### Prompt
For the stretch from the line containing "Only the orientation" through the end of the records, switch every "wooden cabinet" to "wooden cupboard" and give those lines again with nothing else changed.

### Records to process
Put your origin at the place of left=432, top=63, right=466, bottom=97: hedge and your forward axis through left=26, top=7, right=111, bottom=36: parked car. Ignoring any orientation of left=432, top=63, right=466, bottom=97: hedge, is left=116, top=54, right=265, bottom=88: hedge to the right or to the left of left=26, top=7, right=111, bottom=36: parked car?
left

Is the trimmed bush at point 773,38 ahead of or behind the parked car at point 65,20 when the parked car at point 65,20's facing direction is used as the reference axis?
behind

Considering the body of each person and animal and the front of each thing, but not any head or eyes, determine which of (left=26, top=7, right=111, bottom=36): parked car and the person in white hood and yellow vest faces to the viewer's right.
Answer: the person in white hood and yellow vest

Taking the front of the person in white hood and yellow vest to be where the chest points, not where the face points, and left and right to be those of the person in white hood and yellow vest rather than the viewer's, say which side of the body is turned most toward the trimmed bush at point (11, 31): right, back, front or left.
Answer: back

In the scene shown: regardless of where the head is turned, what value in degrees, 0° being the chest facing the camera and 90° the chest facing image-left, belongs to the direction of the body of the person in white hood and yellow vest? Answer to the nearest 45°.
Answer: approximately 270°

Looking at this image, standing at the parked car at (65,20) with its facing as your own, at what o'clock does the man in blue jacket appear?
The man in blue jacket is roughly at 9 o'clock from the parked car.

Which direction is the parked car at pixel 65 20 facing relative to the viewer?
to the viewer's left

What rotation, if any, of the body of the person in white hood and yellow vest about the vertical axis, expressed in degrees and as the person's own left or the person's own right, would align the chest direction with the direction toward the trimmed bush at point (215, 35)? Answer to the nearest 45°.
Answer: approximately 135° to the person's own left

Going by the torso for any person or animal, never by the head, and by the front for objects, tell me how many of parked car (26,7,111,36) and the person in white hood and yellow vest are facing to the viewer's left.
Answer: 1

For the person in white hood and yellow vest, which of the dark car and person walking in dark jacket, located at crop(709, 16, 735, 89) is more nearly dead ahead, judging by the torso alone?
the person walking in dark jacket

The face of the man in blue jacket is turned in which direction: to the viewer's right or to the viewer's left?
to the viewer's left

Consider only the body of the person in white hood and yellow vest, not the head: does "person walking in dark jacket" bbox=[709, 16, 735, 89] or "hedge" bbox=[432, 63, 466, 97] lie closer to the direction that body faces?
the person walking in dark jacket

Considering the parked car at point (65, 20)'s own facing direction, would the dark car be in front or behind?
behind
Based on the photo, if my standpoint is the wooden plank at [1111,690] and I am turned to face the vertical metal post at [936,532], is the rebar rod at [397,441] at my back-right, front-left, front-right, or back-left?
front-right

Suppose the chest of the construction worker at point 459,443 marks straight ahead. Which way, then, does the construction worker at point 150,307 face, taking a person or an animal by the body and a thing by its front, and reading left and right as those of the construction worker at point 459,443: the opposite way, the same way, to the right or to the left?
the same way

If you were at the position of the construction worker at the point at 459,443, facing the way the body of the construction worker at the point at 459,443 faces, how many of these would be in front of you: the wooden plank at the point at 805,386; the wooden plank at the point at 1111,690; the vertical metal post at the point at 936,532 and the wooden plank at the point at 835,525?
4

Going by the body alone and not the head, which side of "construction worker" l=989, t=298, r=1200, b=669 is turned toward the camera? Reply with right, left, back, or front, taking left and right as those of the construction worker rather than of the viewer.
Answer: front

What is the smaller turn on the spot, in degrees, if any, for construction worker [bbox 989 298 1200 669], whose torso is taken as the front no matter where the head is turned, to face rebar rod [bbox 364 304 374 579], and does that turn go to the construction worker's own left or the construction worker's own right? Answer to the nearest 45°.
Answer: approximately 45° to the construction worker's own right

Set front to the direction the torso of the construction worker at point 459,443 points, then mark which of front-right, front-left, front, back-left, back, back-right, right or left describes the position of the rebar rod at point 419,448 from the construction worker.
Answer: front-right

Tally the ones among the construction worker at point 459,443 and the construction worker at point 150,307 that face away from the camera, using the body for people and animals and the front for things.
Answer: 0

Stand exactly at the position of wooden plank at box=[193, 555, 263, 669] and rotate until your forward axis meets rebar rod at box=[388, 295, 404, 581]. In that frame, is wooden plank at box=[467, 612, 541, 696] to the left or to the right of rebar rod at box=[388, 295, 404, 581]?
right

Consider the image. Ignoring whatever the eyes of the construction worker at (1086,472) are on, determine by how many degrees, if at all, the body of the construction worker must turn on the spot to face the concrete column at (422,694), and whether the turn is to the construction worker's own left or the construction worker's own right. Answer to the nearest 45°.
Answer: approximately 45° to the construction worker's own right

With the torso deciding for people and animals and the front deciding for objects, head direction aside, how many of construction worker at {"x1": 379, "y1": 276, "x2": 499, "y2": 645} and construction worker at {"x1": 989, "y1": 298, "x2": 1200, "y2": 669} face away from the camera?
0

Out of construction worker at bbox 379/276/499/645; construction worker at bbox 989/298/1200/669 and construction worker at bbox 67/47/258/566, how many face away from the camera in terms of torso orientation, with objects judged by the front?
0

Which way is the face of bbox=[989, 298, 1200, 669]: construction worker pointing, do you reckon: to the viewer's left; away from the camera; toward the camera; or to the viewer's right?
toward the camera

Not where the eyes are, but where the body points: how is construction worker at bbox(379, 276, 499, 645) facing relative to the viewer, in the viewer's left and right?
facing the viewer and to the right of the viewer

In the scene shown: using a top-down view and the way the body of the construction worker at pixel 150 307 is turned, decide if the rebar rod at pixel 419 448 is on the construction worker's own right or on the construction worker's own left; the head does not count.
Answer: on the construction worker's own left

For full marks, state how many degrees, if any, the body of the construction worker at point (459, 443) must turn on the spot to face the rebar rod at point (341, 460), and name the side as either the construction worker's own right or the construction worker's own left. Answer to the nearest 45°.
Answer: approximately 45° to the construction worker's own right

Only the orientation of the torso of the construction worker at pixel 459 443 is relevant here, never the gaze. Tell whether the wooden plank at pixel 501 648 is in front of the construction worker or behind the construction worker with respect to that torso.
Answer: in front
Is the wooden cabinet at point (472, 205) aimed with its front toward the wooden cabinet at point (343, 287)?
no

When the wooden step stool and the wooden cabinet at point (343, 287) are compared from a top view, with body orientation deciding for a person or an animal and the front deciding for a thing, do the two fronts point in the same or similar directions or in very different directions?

### Problem solution
Only the orientation of the torso of the construction worker at pixel 459 443 is relevant here, never the gaze. Tell whether the wooden plank at pixel 501 648 is in front of the construction worker or behind the construction worker with respect to that torso.
Answer: in front
Is the wooden cupboard at point (472, 205) aimed with its front toward the wooden cupboard at point (343, 287)?
no

When the wooden step stool and the wooden cupboard at point (343, 287) are compared from a top view, with body orientation deciding for a person or an animal and the front deciding for a thing, do the two fronts point in the same or similar directions or in very different directions?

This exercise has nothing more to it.